- _COMPLETE THE FOLLOWING_
a – Please list the names of all the queues shown in the command output of the YARN capacity scheduler guide below.
b – Reproduce the passage of the YARN capacity scheduler guide below from "I will design" up to and including "(Enable Preemption)".

- _TEXT FOR ANALYSIS_

[Start of Attachment]

I will design Queues and Capacity as per below diagram.
(All the detailed configuration is present in the end of the blog)
Steps [on rm node]
1. Make Backup of Capacity Scheduler File
sudo cp capacity-scheduler.xml capacity-scheduler.xml.bkp
2. Configure /etc/hadoop/conf/capacity.scheduler.xml as in Appendix
3. Configure Properties in Yarn-site.xml
yarn.resourcemanager.scheduler.class=org.apache.hadoop.yarn.server.resourcemanager.scheduler.capacity.CapacityScheduler
(Enable Capacity Scheduler)
yarn.resourcemanager.scheduler.monitor.enable = true
(Enable Preemption)
4. Stop and Start yarn-services
stop-yarn.sh
start-yarn.sh
5. Run any application
6. Verify from rm cluster UI applications, queues
7. Check Queues from RM using CMD
[yarn@rm ]$ hadoop queue -list
18/04/23 03:06:36 INFO client.RMProxy: Connecting to ResourceManager at rm/192.168.2.102:8032
======================
Queue Name : research
Queue State : running
Scheduling Info : Capacity: 30.000002, MaximumCapacity: 30.000002, CurrentCapacity: 0.0
======================
Queue Name : analytics
Queue State : running
Scheduling Info : Capacity: 40.0, MaximumCapacity: 60.000004, CurrentCapacity: 0.0
======================
Queue Name : data
Queue State : running
Scheduling Info : Capacity: 60.000004, MaximumCapacity: 60.000004, CurrentCapacity: 0.0
======================
Queue Name : support
Queue State : running
Scheduling Info : Capacity: 40.0, MaximumCapacity: 50.0, CurrentCapacity: 0.0
======================
Queue Name : services
Queue State : running
Scheduling Info : Capacity: 40.0, MaximumCapacity: 40.0, CurrentCapacity: 0.0
======================
Queue Name : training
Queue State : running
Scheduling Info : Capacity: 60.000004, MaximumCapacity: 70.0, CurrentCapacity: 0.0
======================
Queue Name : production
Queue State : running
Scheduling Info : Capacity: 30.000002, MaximumCapacity: 100.0, CurrentCapacity: 22.222223
Appendix
capacity-scheduler.xml, this file is created on yarn-rm node in /etc/hadoop/conf with permissions as 0755 owner root.

[End of Attachment]

- _INFORMATION GIVEN_
[Start of Attachment]

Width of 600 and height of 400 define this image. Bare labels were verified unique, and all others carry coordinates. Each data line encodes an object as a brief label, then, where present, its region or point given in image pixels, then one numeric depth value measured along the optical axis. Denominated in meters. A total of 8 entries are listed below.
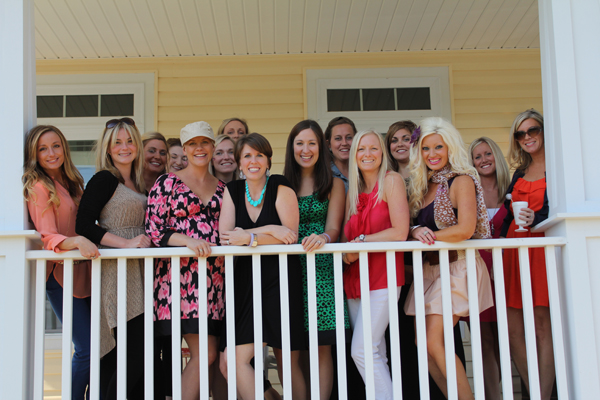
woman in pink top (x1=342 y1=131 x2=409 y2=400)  2.96
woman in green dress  3.07
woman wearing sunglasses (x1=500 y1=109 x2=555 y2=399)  3.20
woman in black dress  2.96
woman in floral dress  3.04
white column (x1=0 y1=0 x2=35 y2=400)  2.84
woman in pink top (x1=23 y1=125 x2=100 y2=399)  2.98
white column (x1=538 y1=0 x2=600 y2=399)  2.84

[End of Attachment]

- _ANSWER SET_
a – research, analytics, data, support, services, training, production

b –
I will design Queues and Capacity as per below diagram.
(All the detailed configuration is present in the end of the blog)
Steps [on rm node]
1. Make Backup of Capacity Scheduler File
sudo cp capacity-scheduler.xml capacity-scheduler.xml.bkp
2. Configure /etc/hadoop/conf/capacity.scheduler.xml as in Appendix
3. Configure Properties in Yarn-site.xml
yarn.resourcemanager.scheduler.class=org.apache.hadoop.yarn.server.resourcemanager.scheduler.capacity.CapacityScheduler
(Enable Capacity Scheduler)
yarn.resourcemanager.scheduler.monitor.enable = true
(Enable Preemption)